Singapore is a food-lover’s paradise — but beware of the durian! You can smell it a block away. Some people love it but many hotels will charge you a $200 cleaning fee if you take it to your room.
Singapore is hyper-commercial and modern but its Buddhist, Hindu, Muslim and Christian residents take time out for reflection all over the city.
Singapore is very serious about rules, laws and money-making but it has little pockets of fun too, mostly brought to you by young people.
Sri Lanka is an island, mostly nothing fancy but with a rich history and a wish for peace after years of civil war and occupation.
Sri Lanka’s Buddhas are often colorful and androgynous.
I got to hang out a little with this precocious 3-year old at my hotel in Colombo. Most of the time, he was very outgoing and humorous, but he had a deeper side.
Most Korean temples are painted with these colors and designs, which are intended to represent those of the natural world
Koreans love their alphabet, “Hangul,” which is easy to learn, adaptable, and therefore pro-democracy.
Koreans are, on average, and in a word, sweet
Koreans openly honor those who fought for democracy in the 20th century. The photo is of part of an exhibit at the 5.18 Archives Museum in Gwangju.
Japan’s temples are festival-crazy. I knew I would find one without looking. This is the festival of the Yogi Ji temple in Tokyo — for three days, thousands of celebrants compete for the privilege of carrying one of the portable shrines through the streets, while everyone else watches and eats at the food stands
Japan, Land of Mucho Matcha — these are breads dusted with it. It makes me hallucinate but the breads are just one example of Japan’s everyday art.

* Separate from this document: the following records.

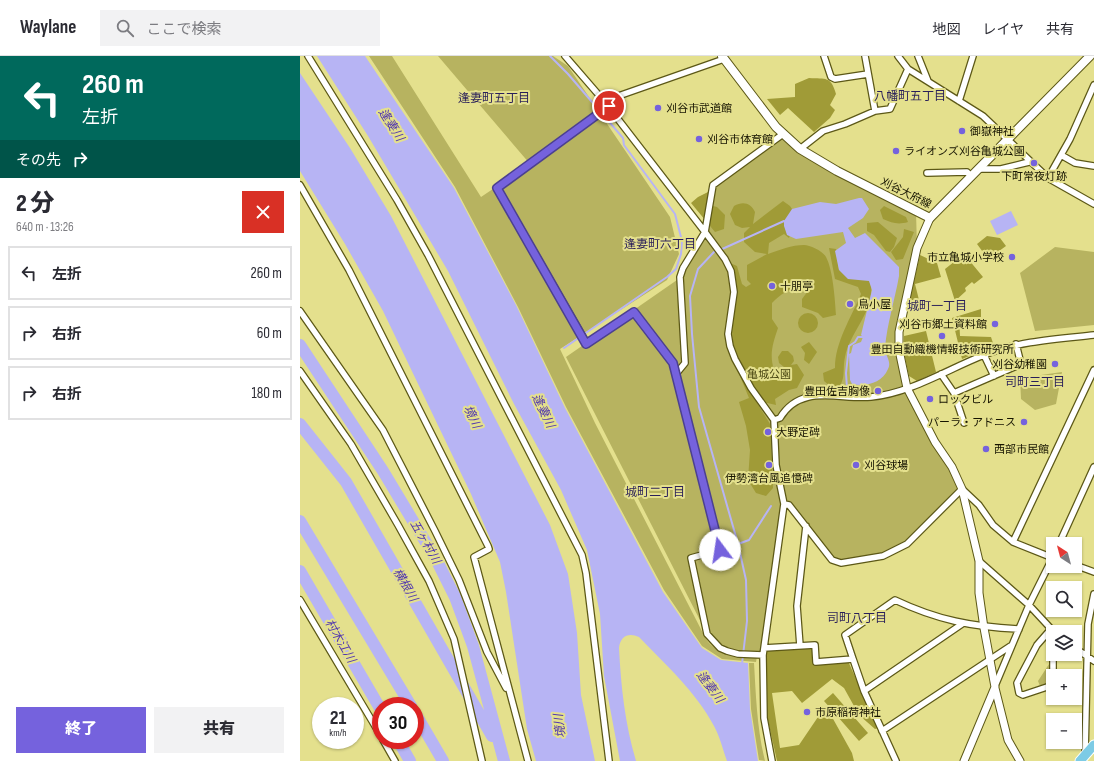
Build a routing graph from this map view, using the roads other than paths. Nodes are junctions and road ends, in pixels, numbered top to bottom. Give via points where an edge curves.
1 (308, 56) edge
2 (565, 56) edge
3 (824, 56) edge
4 (865, 56) edge
5 (898, 56) edge
6 (918, 56) edge
7 (973, 56) edge
8 (1090, 56) edge
9 (723, 57) edge
10 (908, 69) junction
11 (868, 74) junction
12 (928, 81) junction
13 (1094, 85) edge
14 (604, 100) junction
15 (959, 101) junction
16 (609, 106) junction
17 (875, 111) junction
18 (784, 134) junction
19 (1007, 139) junction
20 (800, 148) junction
21 (1061, 155) junction
22 (1029, 162) junction
23 (1094, 166) edge
24 (978, 169) junction
25 (927, 173) dead end
26 (971, 176) junction
27 (1048, 178) junction
28 (300, 186) edge
29 (1094, 204) edge
30 (930, 218) junction
31 (705, 232) junction
32 (300, 311) edge
33 (1094, 335) edge
34 (1016, 344) junction
35 (984, 355) junction
36 (1094, 370) edge
37 (300, 371) edge
38 (676, 374) junction
39 (941, 374) junction
40 (994, 376) junction
41 (907, 388) junction
42 (954, 393) junction
43 (774, 420) junction
44 (964, 423) dead end
45 (1094, 467) edge
46 (962, 489) junction
47 (784, 504) junction
48 (806, 526) junction
49 (1062, 537) edge
50 (1013, 542) junction
51 (1046, 554) edge
52 (979, 562) junction
53 (1082, 568) edge
54 (1046, 571) edge
55 (1094, 572) edge
56 (1094, 594) edge
57 (300, 600) edge
58 (1029, 605) junction
59 (962, 624) junction
60 (1091, 624) edge
61 (1048, 625) edge
62 (984, 628) junction
63 (1019, 629) junction
64 (1046, 637) edge
65 (1012, 645) junction
66 (800, 646) junction
67 (763, 651) junction
68 (1082, 653) edge
69 (1088, 657) junction
70 (990, 658) junction
71 (853, 659) junction
72 (1094, 661) edge
73 (995, 687) junction
74 (1046, 687) edge
75 (864, 691) junction
76 (511, 696) junction
77 (372, 721) edge
78 (882, 731) junction
79 (1094, 745) edge
80 (388, 749) edge
81 (1082, 758) edge
82 (395, 761) edge
83 (482, 761) edge
84 (528, 761) edge
85 (609, 761) edge
86 (772, 761) edge
87 (896, 761) edge
88 (964, 761) edge
89 (1020, 761) edge

1 - 85 street via 393,193 428,255 582,555
2 - 14 street
3 - 11 street via 828,71 835,79
4 - 11 street
5 - 10 street
6 - 12 street
7 - 15 street
8 - 19 main road, 刈谷大府線
9 - 14 street
9 - 18 main road, 刈谷大府線
10 - 12 street
10 - 17 street via 890,109
11 - 17 street
12 - 15 street
13 - 21 street
14 - 16 street
15 - 19 street via 983,116
16 - 31 street
16 - 38 street via 497,188 586,344 634,312 673,363
17 - 20 street via 823,131
18 - 20 main road, 刈谷大府線
18 - 31 street via 713,185
19 - 22 street
19 - 24 main road, 刈谷大府線
20 - 30 main road, 刈谷大府線 via 837,171
21 - 23 street via 1075,163
21 - 27 street
22 - 24 street via 1000,169
22 - 27 street
24 - 26 main road, 刈谷大府線
25 - 26 street via 966,172
26 - 30 main road, 刈谷大府線
27 - 29 street
28 - 76 street via 349,270 490,549 474,557
30 - 41 street via 918,248 899,332 899,350
31 - 38 street via 680,277 685,363
31 - 43 street via 731,271 734,292 728,334 732,353 751,388
32 - 76 street via 383,430 459,580 487,652
33 - 34 street
34 - 35 street
34 - 40 street via 1021,364
35 - 39 street
35 - 40 street
36 - 50 street
37 - 83 street via 351,444 429,581 454,639
38 - 67 street via 720,550 691,558 707,634 720,648 727,651 738,654
39 - 41 street
39 - 42 street
40 - 42 street
41 - 43 street via 871,397 807,397 786,408 780,418
41 - 46 street
42 - 44 street
43 - 47 street via 776,465
45 - 49 street
46 - 48 street via 907,544 883,556 841,563 832,560
46 - 50 street via 979,505 993,525
46 - 52 street
47 - 48 street via 789,505
47 - 67 street
48 - 66 street via 797,606
50 - 51 street
52 - 58 street
52 - 62 street
53 - 55 street
54 - 58 street
56 - 60 street
57 - 77 street
58 - 61 street
58 - 63 street
59 - 62 street
59 - 71 street via 894,600 845,635
59 - 75 street
60 - 69 street
62 - 63 street
62 - 70 street
63 - 65 street
64 - 74 street via 1037,645 1018,683 1019,693 1023,695
65 - 70 street
65 - 73 street
66 - 67 street
66 - 71 street via 815,645 816,662
67 - 86 street via 764,718
68 - 69 street
69 - 72 street
69 - 81 street
70 - 73 street
70 - 78 street
71 - 75 street
73 - 88 street
73 - 89 street via 1008,740
75 - 78 street
76 - 84 street
78 - 87 street
79 - 81 main road
80 - 82 street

In Japan’s folklore, crows are credited with helping create the world, but lately the people of Tokyo think they are pests, and smart ones at that
Mask of Okame, goddess of happiness in Japanese theater and a presence all over the place.
My wonderful visit with Kazuo, Mitomi and Yuta, my niece-in-law Miho’s family in Tokyo.
Please wrap my everything the way the Japanese do
Downtown Taipei has a little bit of interesting street art….
…but my favorite was the Yu Peng exhibit at the Fine Arts Museum
The village of Yingge is famous for its ceramics — everything from toilets to tiles to fine art
The Red House in Taipei was built by the Japanese, abandoned after the Japanese left in 1948, and then became the center of the city’s LGBT community. Today, the neighborhood is teeming with tourists and gay bars.
Taipei’s temples are among the most beautiful I have ever seen. Baoan was my favorite because of the detail, the art, and the many ways it encourages visitors to connect — joss paper, candles, incense, many types of fortune telling, and many places for contemplation.
I am always looking for a dog to hug. This one was too cool for that but loved the attention he was getting in the public market near my hotel.
On my way home now….
“Find what you love and let it kill you.”
—- Good advice on the wall of a Taipei cafe.